Proceso natural: intensidad y perfil frutal

El proceso natural es el más antiguo y uno de los más expresivos. En este método, las cerezas se secan enteras, sin retirar la pulpa, permitiendo que el grano absorba azúcares y compuestos del fruto durante todo el secado.

Es un proceso más delicado y arriesgado, ya que requiere un control cuidadoso para evitar defectos. Cuando se hace bien, el resultado puede ser espectacular.

En taza, los cafés naturales destacan por:

  • Dulzor intenso
  • Cuerpo más alto
  • Notas frutales marcadas (frutas rojas, tropicales, vino)
  • Sensación más jugosa y envolvente

Este tipo de café es muy popular en regiones como Brasil y Etiopía. Es ideal para quienes disfrutan perfiles intensos y diferentes, y para métodos como Aeropress, prensa francesa o espresso con carácter.

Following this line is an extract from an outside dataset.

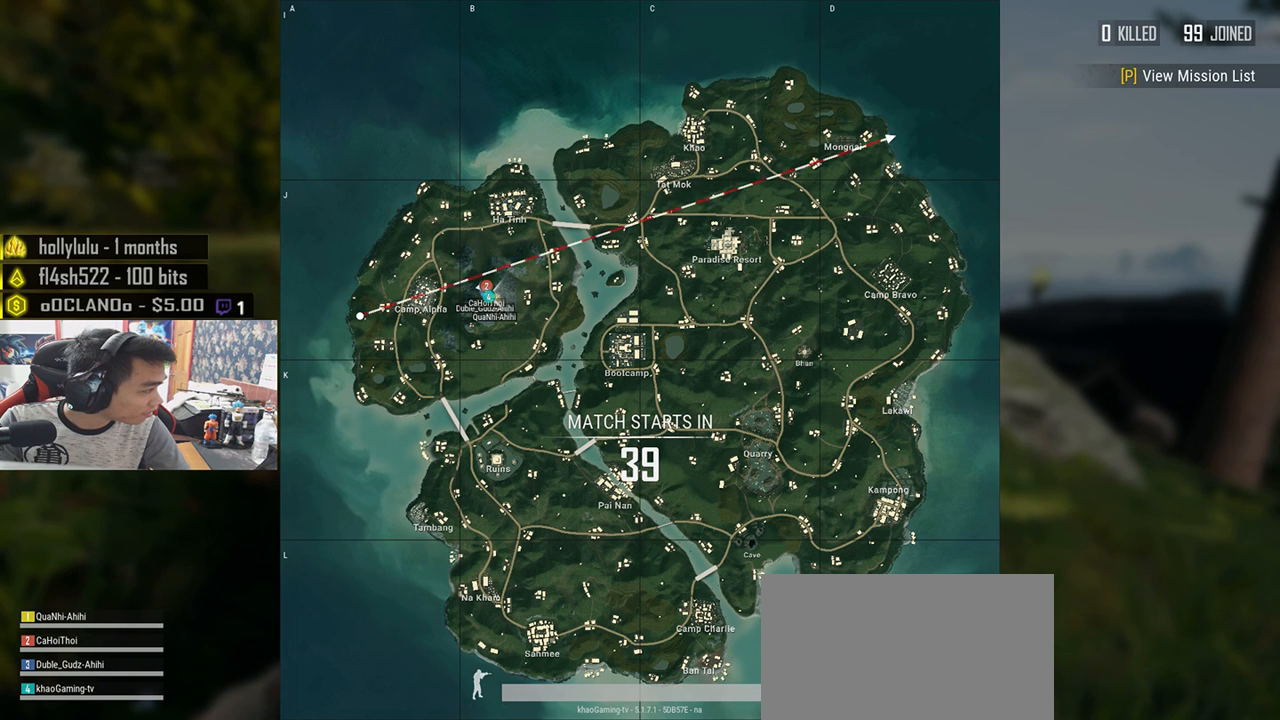
{"keys": [], "mouse": [], "events": []}
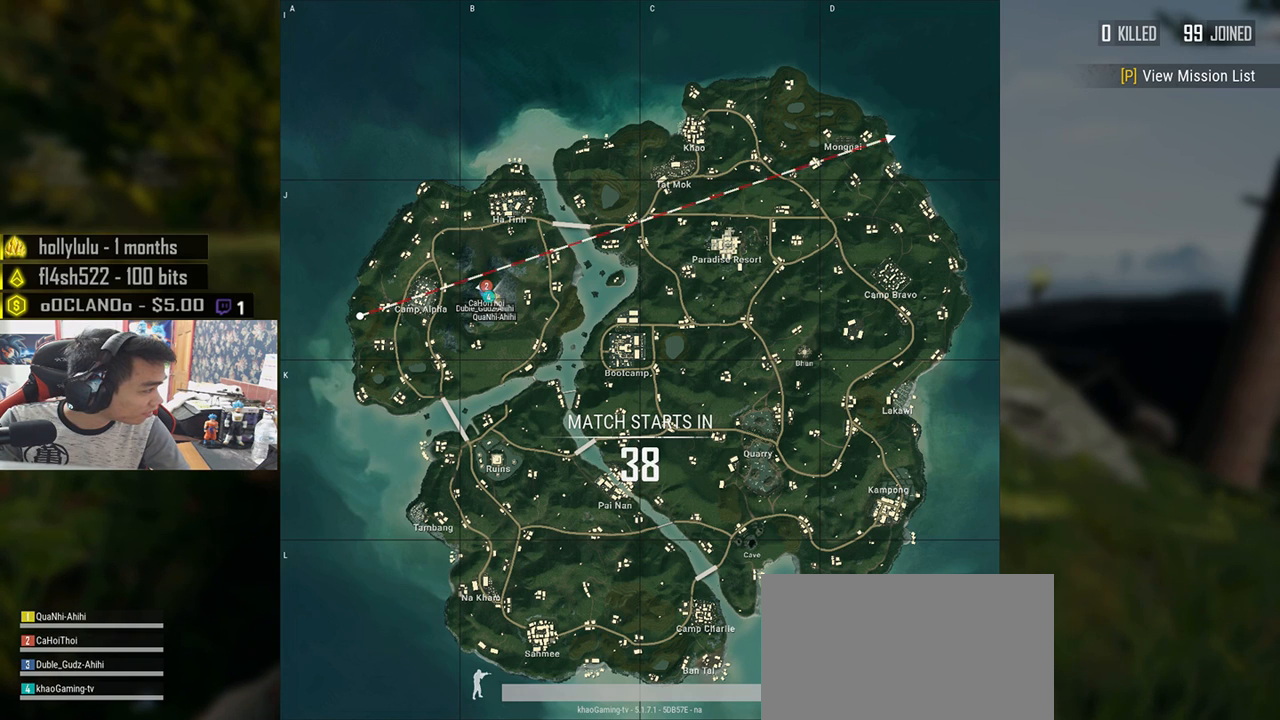
{"keys": [], "mouse": ["left"], "events": [[500, "mouse_left", "down"]]}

Cómo elegir el proceso adecuado según tu paladar

Conocer los procesos del café te permite convertir una compra genérica en una elección consciente. Aquí tienes una guía práctica:

  • Si prefieres cafés limpios, equilibrados y fáciles de identificar → Lavado
  • Si buscas dulzor natural y suavidad → Honey
  • Si te gustan los sabores intensos y frutales → Natural

También influyen factores como el método de preparación y el momento del día. Un café lavado puede ser perfecto por la mañana, mientras que un natural puede disfrutarse más por la tarde o después de comer.


Conclusión

Los procesos del café no son un detalle técnico reservado a expertos: son una herramienta clave para disfrutar mejor cada taza. Lavado, honey y natural no compiten entre sí; ofrecen experiencias distintas que se adaptan a diferentes gustos y momentos.

Cuando eliges un café de especialidad con un proceso bien trabajado, estás accediendo a sabores auténticos, sin añadidos ni artificios. En Café di Zeta, cada origen y cada proceso están seleccionados para que el cliente pueda elegir con criterio y disfrutar de un café honesto, expresivo y de alta calidad.